Many laymen will not be aware that science has never been able to X-ray a single atom.

The best that current state-of-the-art synchrotron scanners can manage is to X-ray an attogram—about 10,000 atoms—but the signal produced by a single atom is so weak that conventional detectors cannot be used. Until now.

This landmark feat was achieved thanks to a purpose-built synchrotron instrument at Argonne National Laboratory in Illinois using a technique known as SX-STM (synchrotron X-ray scanning tunneling microscopy).

The researchers behind the breakthrough say it paves the way for finding cures for major life-threatening diseases, the development of superfast quantum computers, and other advancements in materials and eco-science.

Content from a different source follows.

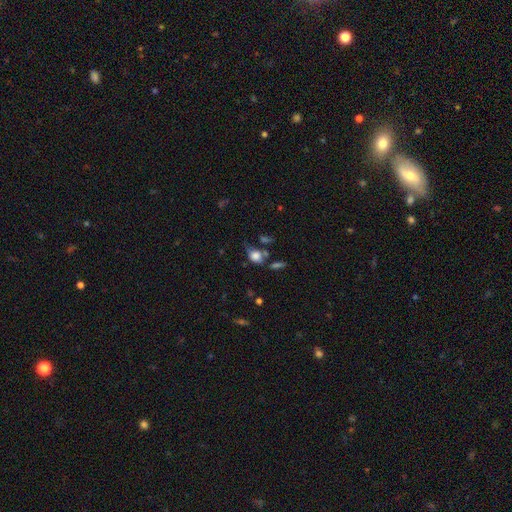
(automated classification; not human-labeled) A smooth galaxy with no disk features (75%) that is in between round and cigar-shaped (58%).

Vote fractions:
- Smooth or featured? smooth: 75% / featured or disk: 14% / star or artifact: 12%
- How rounded? in between: 58% / round: 39% / cigar-shaped: 3%
- Merging? none: 41% / minor disturbance: 27% / major disturbance: 17% / merger: 16%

Atoms are the particles that build molecules, and the limit to which any substance can be broken down chemically. There are as many in a golf ball as golf balls would fit into Earth.

SX-STM can now measure them to an infinitesimal degree. The feat has been described as the ‘holy grail’ of physics, and a long-standing dream of Professor Saw Wai Hla of Ohio State University, the lead author on the paper explaining the discovery.

“Atoms can be routinely imaged with scanning probe microscopes—but without X-rays one cannot tell what they are made of,” explained Dr. Hla. “We can now detect exactly the type of a particular atom, one atom-at-a-time, and can simultaneously measure its chemical state. This discovery will transform the world.”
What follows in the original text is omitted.